(Dataset records)
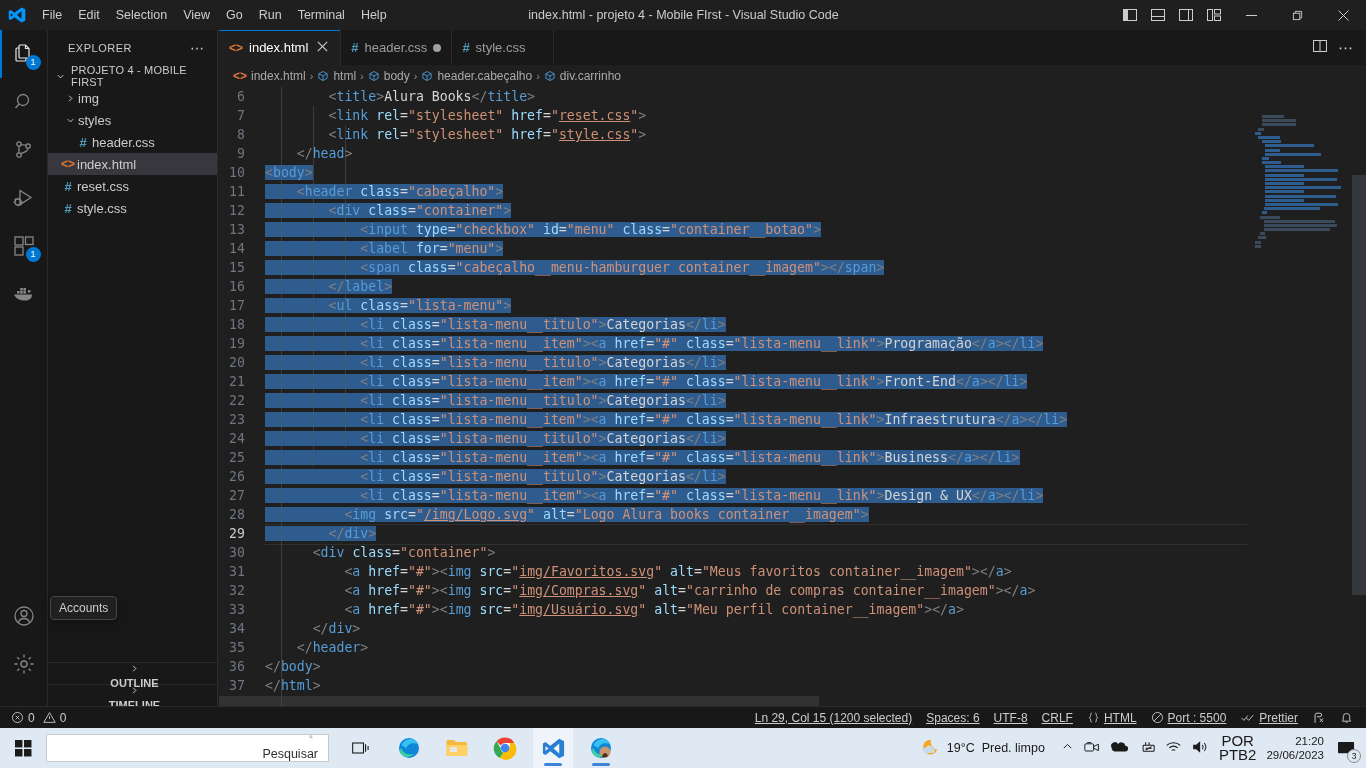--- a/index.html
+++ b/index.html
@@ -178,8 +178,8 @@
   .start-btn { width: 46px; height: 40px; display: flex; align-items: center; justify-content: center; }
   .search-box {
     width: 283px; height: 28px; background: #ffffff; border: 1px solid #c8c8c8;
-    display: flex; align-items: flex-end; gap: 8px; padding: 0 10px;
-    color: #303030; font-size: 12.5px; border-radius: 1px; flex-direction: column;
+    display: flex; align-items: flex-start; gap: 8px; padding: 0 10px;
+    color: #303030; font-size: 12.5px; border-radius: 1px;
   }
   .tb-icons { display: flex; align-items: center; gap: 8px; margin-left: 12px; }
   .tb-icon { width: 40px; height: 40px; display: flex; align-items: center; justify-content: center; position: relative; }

--- PROBLEM DETAILS ---
Looking at the entries above, say how many lines contain the word "color". Only the number is wanted.

--- RESULT ---
2